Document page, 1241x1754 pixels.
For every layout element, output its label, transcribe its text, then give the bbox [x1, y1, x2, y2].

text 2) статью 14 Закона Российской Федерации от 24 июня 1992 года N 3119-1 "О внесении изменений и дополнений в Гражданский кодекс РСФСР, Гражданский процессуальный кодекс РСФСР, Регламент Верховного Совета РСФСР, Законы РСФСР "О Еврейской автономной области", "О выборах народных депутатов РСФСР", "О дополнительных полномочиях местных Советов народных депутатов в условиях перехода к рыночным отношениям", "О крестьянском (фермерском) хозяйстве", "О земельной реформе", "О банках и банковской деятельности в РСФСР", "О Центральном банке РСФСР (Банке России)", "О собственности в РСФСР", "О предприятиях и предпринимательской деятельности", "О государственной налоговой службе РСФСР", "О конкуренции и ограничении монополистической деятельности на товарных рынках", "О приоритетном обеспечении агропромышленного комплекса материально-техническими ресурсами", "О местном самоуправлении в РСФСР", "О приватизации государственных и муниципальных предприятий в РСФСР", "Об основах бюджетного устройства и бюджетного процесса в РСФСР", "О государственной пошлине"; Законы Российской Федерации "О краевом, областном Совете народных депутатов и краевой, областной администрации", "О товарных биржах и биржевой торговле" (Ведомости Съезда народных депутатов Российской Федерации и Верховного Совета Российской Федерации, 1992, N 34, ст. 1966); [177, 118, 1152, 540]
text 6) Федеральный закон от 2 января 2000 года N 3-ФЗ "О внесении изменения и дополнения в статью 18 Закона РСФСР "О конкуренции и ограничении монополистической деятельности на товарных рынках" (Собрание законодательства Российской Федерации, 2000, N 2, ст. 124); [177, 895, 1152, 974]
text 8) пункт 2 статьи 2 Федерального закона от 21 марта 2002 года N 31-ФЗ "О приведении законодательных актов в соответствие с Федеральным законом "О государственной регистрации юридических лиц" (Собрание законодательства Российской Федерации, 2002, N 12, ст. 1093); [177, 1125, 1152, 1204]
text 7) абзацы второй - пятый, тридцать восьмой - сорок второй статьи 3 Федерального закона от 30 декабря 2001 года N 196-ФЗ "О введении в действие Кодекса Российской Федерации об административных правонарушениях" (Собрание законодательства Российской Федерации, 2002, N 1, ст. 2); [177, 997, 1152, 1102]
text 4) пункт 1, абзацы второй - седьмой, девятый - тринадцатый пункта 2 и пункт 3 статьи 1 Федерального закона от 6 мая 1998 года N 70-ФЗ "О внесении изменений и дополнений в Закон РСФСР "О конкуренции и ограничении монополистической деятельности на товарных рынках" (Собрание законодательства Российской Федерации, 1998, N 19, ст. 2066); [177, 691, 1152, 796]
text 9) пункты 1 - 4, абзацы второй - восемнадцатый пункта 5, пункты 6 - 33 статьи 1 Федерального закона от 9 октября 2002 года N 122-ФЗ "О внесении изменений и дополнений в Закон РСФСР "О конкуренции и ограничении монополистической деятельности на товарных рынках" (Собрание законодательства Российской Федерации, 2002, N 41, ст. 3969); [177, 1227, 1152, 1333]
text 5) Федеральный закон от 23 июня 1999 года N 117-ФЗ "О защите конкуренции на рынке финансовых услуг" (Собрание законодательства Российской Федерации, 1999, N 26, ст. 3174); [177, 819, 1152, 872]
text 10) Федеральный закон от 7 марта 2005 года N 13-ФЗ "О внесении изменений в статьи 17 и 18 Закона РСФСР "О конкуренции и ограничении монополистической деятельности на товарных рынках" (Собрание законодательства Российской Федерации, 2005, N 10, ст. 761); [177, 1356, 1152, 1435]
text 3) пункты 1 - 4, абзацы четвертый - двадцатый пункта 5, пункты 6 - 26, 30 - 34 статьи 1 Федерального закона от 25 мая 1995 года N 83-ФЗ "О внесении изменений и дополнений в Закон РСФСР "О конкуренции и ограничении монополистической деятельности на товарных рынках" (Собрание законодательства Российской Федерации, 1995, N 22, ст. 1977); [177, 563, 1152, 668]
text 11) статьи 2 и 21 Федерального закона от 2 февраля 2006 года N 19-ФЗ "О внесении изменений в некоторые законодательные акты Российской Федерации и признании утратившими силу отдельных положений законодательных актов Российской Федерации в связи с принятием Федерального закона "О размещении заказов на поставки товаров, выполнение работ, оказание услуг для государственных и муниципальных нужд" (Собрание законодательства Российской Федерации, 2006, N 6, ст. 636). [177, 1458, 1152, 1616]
--------
» BRIEF: Each line above that holds the string "пункты" should be copied and shown.

» RESPONSE BELOW:
text 9) пункты 1 - 4, абзацы второй - восемнадцатый пункта 5, пункты 6 - 33 статьи 1 Федерального закона от 9 октября 2002 года N 122-ФЗ "О внесении изменений и дополнений в Закон РСФСР "О конкуренции и ограничении монополистической деятельности на товарных рынках" (Собрание законодательства Российской Федерации, 2002, N 41, ст. 3969); [177, 1227, 1152, 1333]
text 3) пункты 1 - 4, абзацы четвертый - двадцатый пункта 5, пункты 6 - 26, 30 - 34 статьи 1 Федерального закона от 25 мая 1995 года N 83-ФЗ "О внесении изменений и дополнений в Закон РСФСР "О конкуренции и ограничении монополистической деятельности на товарных рынках" (Собрание законодательства Российской Федерации, 1995, N 22, ст. 1977); [177, 563, 1152, 668]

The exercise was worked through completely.